Design files in text formats:
---

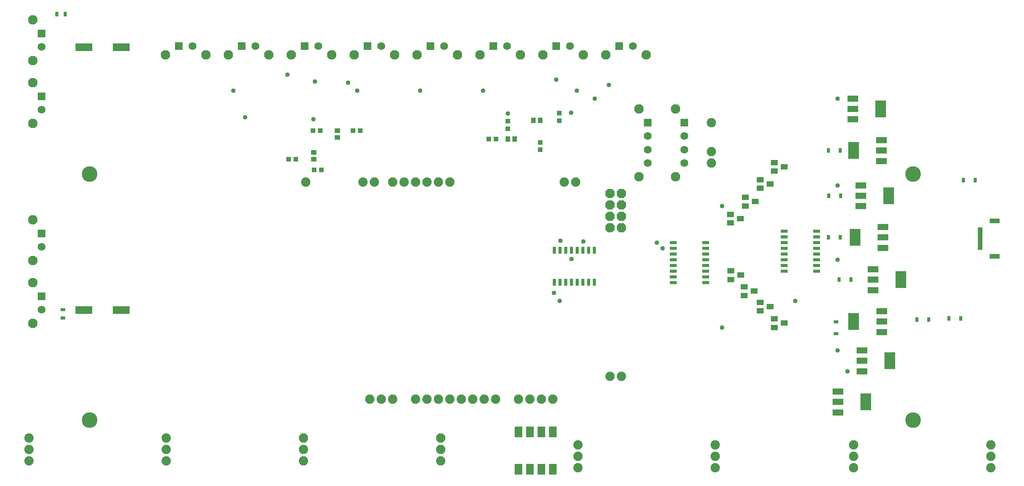
<source format=gbr>
G04 EAGLE Gerber RS-274X export*
G75*
%MOMM*%
%FSLAX34Y34*%
%LPD*%
%INSoldermask Bottom*%
%IPPOS*%
%AMOC8*
5,1,8,0,0,1.08239X$1,22.5*%
G01*
G04 Define Apertures*
%ADD10C,3.479800*%
%ADD11R,3.810000X1.701800*%
%ADD12R,0.762000X1.092200*%
%ADD13R,1.092200X0.762000*%
%ADD14R,0.660400X1.041400*%
%ADD15R,1.041400X0.660400*%
%ADD16C,2.082800*%
%ADD17P,2.2544X8X112.5*%
%ADD18R,1.625600X0.762000*%
%ADD19R,1.133200X0.993200*%
%ADD20R,0.993200X1.133200*%
%ADD21R,1.063200X1.183200*%
%ADD22R,1.183200X1.063200*%
%ADD23R,0.762000X1.625600*%
%ADD24R,2.438200X1.422200*%
%ADD25R,2.403200X3.803200*%
%ADD26R,1.603200X1.203200*%
%ADD27R,1.733200X1.733200*%
%ADD28C,1.733200*%
%ADD29C,2.108200*%
%ADD30R,1.723200X2.363200*%
%ADD31R,1.092200X0.533400*%
%ADD32R,2.260600X1.041400*%
%ADD33C,1.016000*%
D10*
X2042160Y189230D03*
X2042160Y736600D03*
X213360Y189230D03*
X213360Y736600D03*
D11*
X283464Y434340D03*
X200406Y434340D03*
X283464Y1018540D03*
X200406Y1018540D03*
D12*
X159131Y1092200D03*
X140589Y1092200D03*
D13*
X153670Y416179D03*
X153670Y434721D03*
D14*
X2121662Y415290D03*
X2148078Y415290D03*
X2076958Y412750D03*
X2050542Y412750D03*
D15*
X1870710Y408178D03*
X1870710Y381762D03*
D14*
X1904238Y501650D03*
X1877822Y501650D03*
X1880108Y595630D03*
X1853692Y595630D03*
X1881378Y688340D03*
X1854962Y688340D03*
X1880108Y788670D03*
X1853692Y788670D03*
X2153412Y722630D03*
X2179828Y722630D03*
D16*
X1593850Y786130D03*
X1593850Y760730D03*
X1593850Y850900D03*
X2214880Y83820D03*
X2214880Y109220D03*
X2214880Y134620D03*
X1910080Y83820D03*
X1910080Y109220D03*
X1910080Y134620D03*
X1602740Y83820D03*
X1602740Y109220D03*
X1602740Y134620D03*
X1297940Y83820D03*
X1297940Y109220D03*
X1297940Y134620D03*
X993140Y99060D03*
X993140Y124460D03*
X993140Y149860D03*
X688340Y99060D03*
X688340Y124460D03*
X688340Y149860D03*
X383540Y99060D03*
X383540Y124460D03*
X383540Y149860D03*
X78740Y99060D03*
X78740Y124460D03*
X78740Y149860D03*
X1191260Y236220D03*
X1216660Y236220D03*
X1242060Y236220D03*
X1165860Y236220D03*
X1267460Y718820D03*
X1292860Y718820D03*
X962660Y236220D03*
X988060Y236220D03*
X1013460Y236220D03*
X1038860Y236220D03*
X1064260Y236220D03*
X1089660Y236220D03*
X1115060Y236220D03*
X937260Y236220D03*
X911860Y718820D03*
X937260Y718820D03*
X962660Y718820D03*
X988060Y718820D03*
X1013460Y718820D03*
X886460Y718820D03*
X693420Y718820D03*
X820420Y718820D03*
X845820Y718820D03*
D17*
X1394460Y617220D03*
X1369060Y617220D03*
X1394460Y642620D03*
X1369060Y642620D03*
X1394460Y668020D03*
X1369060Y668020D03*
X1394460Y693420D03*
X1369060Y693420D03*
D16*
X1369060Y287020D03*
X1394460Y287020D03*
X861060Y236220D03*
X886460Y236220D03*
X835660Y236220D03*
D18*
X1827784Y609600D03*
X1827784Y596900D03*
X1827784Y584200D03*
X1827784Y571500D03*
X1827784Y558800D03*
X1827784Y546100D03*
X1827784Y533400D03*
X1827784Y520700D03*
X1756156Y520700D03*
X1756156Y533400D03*
X1756156Y546100D03*
X1756156Y558800D03*
X1756156Y571500D03*
X1756156Y584200D03*
X1756156Y596900D03*
X1756156Y609600D03*
D19*
X1141730Y837620D03*
X1141730Y854020D03*
D20*
X1115640Y814070D03*
X1099240Y814070D03*
D21*
X1157228Y814298D03*
X1141928Y814298D03*
D18*
X1581404Y584200D03*
X1581404Y571500D03*
X1581404Y558800D03*
X1581404Y546100D03*
X1581404Y533400D03*
X1581404Y520700D03*
X1581404Y508000D03*
X1581404Y495300D03*
X1509776Y495300D03*
X1509776Y508000D03*
X1509776Y520700D03*
X1509776Y533400D03*
X1509776Y546100D03*
X1509776Y558800D03*
X1509776Y571500D03*
X1509776Y584200D03*
D20*
X725750Y833120D03*
X709350Y833120D03*
X798250Y833120D03*
X814650Y833120D03*
D22*
X763270Y817850D03*
X763270Y833150D03*
D23*
X1245115Y567416D03*
X1257815Y567416D03*
X1270515Y567416D03*
X1283215Y567416D03*
X1295915Y567416D03*
X1308615Y567416D03*
X1321315Y567416D03*
X1334015Y567416D03*
X1334015Y495788D03*
X1321315Y495788D03*
X1308615Y495788D03*
X1295915Y495788D03*
X1283215Y495788D03*
X1270515Y495788D03*
X1257815Y495788D03*
X1245115Y495788D03*
D20*
X671558Y769620D03*
X655158Y769620D03*
X711890Y745490D03*
X728290Y745490D03*
D22*
X711200Y784890D03*
X711200Y769590D03*
D19*
X1256030Y855400D03*
X1256030Y871800D03*
X1214120Y807030D03*
X1214120Y790630D03*
D21*
X1198850Y855980D03*
X1214150Y855980D03*
D24*
X1908300Y858270D03*
X1908300Y881380D03*
X1908300Y904490D03*
D25*
X1970280Y881380D03*
D26*
X1724162Y714350D03*
X1702162Y723850D03*
X1702162Y704850D03*
X1691210Y675208D03*
X1669210Y684708D03*
X1669210Y665708D03*
X1658190Y637540D03*
X1636190Y647040D03*
X1636190Y628040D03*
X1659460Y511810D03*
X1637460Y521310D03*
X1637460Y502310D03*
X1688670Y476250D03*
X1666670Y485750D03*
X1666670Y466750D03*
X1724230Y441960D03*
X1702230Y451460D03*
X1702230Y432460D03*
X1755980Y405130D03*
X1733980Y414630D03*
X1733980Y395630D03*
D24*
X1971550Y811780D03*
X1971550Y788670D03*
X1971550Y765560D03*
D25*
X1909570Y788670D03*
D24*
X1926080Y665230D03*
X1926080Y688340D03*
X1926080Y711450D03*
D25*
X1988060Y688340D03*
D24*
X1975360Y618740D03*
X1975360Y595630D03*
X1975360Y572520D03*
D25*
X1913380Y595630D03*
D24*
X1952750Y478540D03*
X1952750Y501650D03*
X1952750Y524760D03*
D25*
X2014730Y501650D03*
D24*
X1972121Y431673D03*
X1972121Y408563D03*
X1972121Y385453D03*
D25*
X1910141Y408563D03*
D24*
X1928620Y298200D03*
X1928620Y321310D03*
X1928620Y344420D03*
D25*
X1990600Y321310D03*
D24*
X1875280Y206760D03*
X1875280Y229870D03*
X1875280Y252980D03*
D25*
X1937260Y229870D03*
D26*
X1755980Y752392D03*
X1733980Y761892D03*
X1733980Y742892D03*
D27*
X106680Y909320D03*
D28*
X106680Y879320D03*
D29*
X87080Y939320D03*
X87080Y849320D03*
D27*
X106680Y604520D03*
D28*
X106680Y574520D03*
D29*
X87080Y634520D03*
X87080Y544520D03*
D27*
X1534160Y850900D03*
D28*
X1534160Y820900D03*
X1534160Y790900D03*
X1534160Y760900D03*
D29*
X1514560Y880900D03*
X1514560Y730900D03*
D27*
X1452880Y850900D03*
D28*
X1452880Y820900D03*
X1452880Y790900D03*
X1452880Y760900D03*
D29*
X1433280Y880900D03*
X1433280Y730900D03*
D27*
X1389380Y1021080D03*
D28*
X1419380Y1021080D03*
D29*
X1359380Y1001480D03*
X1449380Y1001480D03*
D27*
X1249680Y1021080D03*
D28*
X1279680Y1021080D03*
D29*
X1219680Y1001480D03*
X1309680Y1001480D03*
D27*
X1109980Y1021080D03*
D28*
X1139980Y1021080D03*
D29*
X1079980Y1001480D03*
X1169980Y1001480D03*
D27*
X970280Y1021080D03*
D28*
X1000280Y1021080D03*
D29*
X940280Y1001480D03*
X1030280Y1001480D03*
D27*
X830580Y1021080D03*
D28*
X860580Y1021080D03*
D29*
X800580Y1001480D03*
X890580Y1001480D03*
D27*
X690880Y1021080D03*
D28*
X720880Y1021080D03*
D29*
X660880Y1001480D03*
X750880Y1001480D03*
D27*
X551180Y1021080D03*
D28*
X581180Y1021080D03*
D29*
X521180Y1001480D03*
X611180Y1001480D03*
D27*
X411480Y1021080D03*
D28*
X441480Y1021080D03*
D29*
X381480Y1001480D03*
X471480Y1001480D03*
D27*
X106680Y464820D03*
D28*
X106680Y434820D03*
D29*
X87080Y494820D03*
X87080Y404820D03*
D30*
X1242060Y80620D03*
X1216660Y80620D03*
X1191260Y80620D03*
X1165860Y80620D03*
X1165860Y163220D03*
X1191260Y163220D03*
X1216660Y163220D03*
X1242060Y163220D03*
D27*
X106680Y1049020D03*
D28*
X106680Y1019020D03*
D29*
X87080Y1079020D03*
X87080Y989020D03*
D31*
X2191218Y615641D03*
X2191218Y610641D03*
X2191218Y605641D03*
X2191218Y600641D03*
X2191218Y595641D03*
X2191218Y590641D03*
X2191218Y585641D03*
X2191218Y580641D03*
X2191218Y575641D03*
X2191218Y570641D03*
D32*
X2222968Y632641D03*
X2222968Y553641D03*
D33*
X1896110Y298200D03*
X1780540Y454660D03*
X1473200Y584200D03*
X1244600Y472440D03*
X1485900Y571500D03*
X1257300Y454660D03*
X1617980Y665480D03*
X1617980Y395630D03*
X1258570Y588010D03*
X1283215Y547370D03*
X1309370Y586740D03*
X1874520Y546100D03*
X1874520Y344420D03*
X1874520Y904240D03*
X1874520Y711450D03*
X713740Y942340D03*
X1334770Y904240D03*
X1295400Y922020D03*
X1087120Y922020D03*
X532130Y922020D03*
X947420Y922020D03*
X652780Y957580D03*
X807720Y922020D03*
X1366520Y934720D03*
X1249680Y946810D03*
X1282700Y872490D03*
X1141730Y870954D03*
X787400Y939800D03*
X709930Y858520D03*
X558800Y862584D03*
M02*

</source>
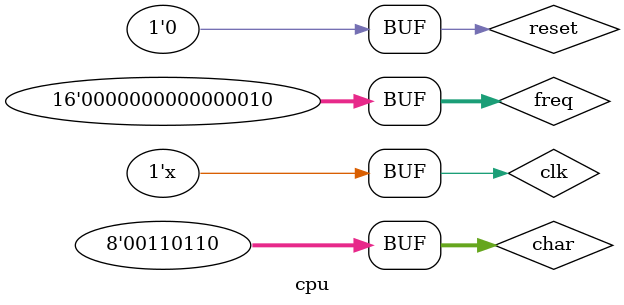
<source format=v>
`timescale 1ns / 1ps


module cpu;

	// Inputs
	reg clk;
	reg reset;
	reg [7:0] char;
	reg [15:0] freq;

	// Outputs
	wire [1:0] format_type;
	wire [3:0] error_code;

	// Instantiate the Unit Under Test (UUT)
	cpu_checker uut (
		.clk(clk), 
		.reset(reset), 
		.char(char), 
		.freq(freq), 
		.format_type(format_type), 
		.error_code(error_code)
	);

	initial begin
		// Initialize Inputs
		clk = 0;
		reset = 0;
		char = 0;
		freq = 2;

		// Wait 100 ns for global reset to finish
		#100;
        #10;
		char="^";
      #10;
		char="1";
		#10;
		char="0";
		#10;
		char="2";
		#10;
		char="3";
		#10;
		char="@";
		#10;
		char="0";
		#10;
		char="0";
		#10;
		char="0";
		#10;
		char="0";
		#10;
		char="2";
		#10;
		char="0";
		#10;
		char="f";
		#10;
		char="c";
		#10;
		char=":";
		#10;
		char="*";
		#10;
		char="3";
		#10;
		char="2";
		#10;
		char="<";
		#10;
		char="=";
		#10;
		char=" ";
		#10;
		char="8";
		#10;
		char="9";
		#10;
		char="a";
		#10;
		char="b";
		#10;
		char="c";
		#10;
		char="d";
		#10;
		char="e";
		#10;
		char="f";
		#10;
		char="#";
		#10;
		char="^";
		#10;
		char="6";
		#10;
		// Add stimulus here
end
always #5 clk=~clk;      
endmodule


</source>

---

* _TASK PROMPT_
Among the entries above, copy exactly only the lines starting with the one containing "X1419380Y1021080D03*" and going through the one containing "X551180Y1021080D03*", both ends included.

* _SOLUTION_
X1419380Y1021080D03*
D29*
X1359380Y1001480D03*
X1449380Y1001480D03*
D27*
X1249680Y1021080D03*
D28*
X1279680Y1021080D03*
D29*
X1219680Y1001480D03*
X1309680Y1001480D03*
D27*
X1109980Y1021080D03*
D28*
X1139980Y1021080D03*
D29*
X1079980Y1001480D03*
X1169980Y1001480D03*
D27*
X970280Y1021080D03*
D28*
X1000280Y1021080D03*
D29*
X940280Y1001480D03*
X1030280Y1001480D03*
D27*
X830580Y1021080D03*
D28*
X860580Y1021080D03*
D29*
X800580Y1001480D03*
X890580Y1001480D03*
D27*
X690880Y1021080D03*
D28*
X720880Y1021080D03*
D29*
X660880Y1001480D03*
X750880Y1001480D03*
D27*
X551180Y1021080D03*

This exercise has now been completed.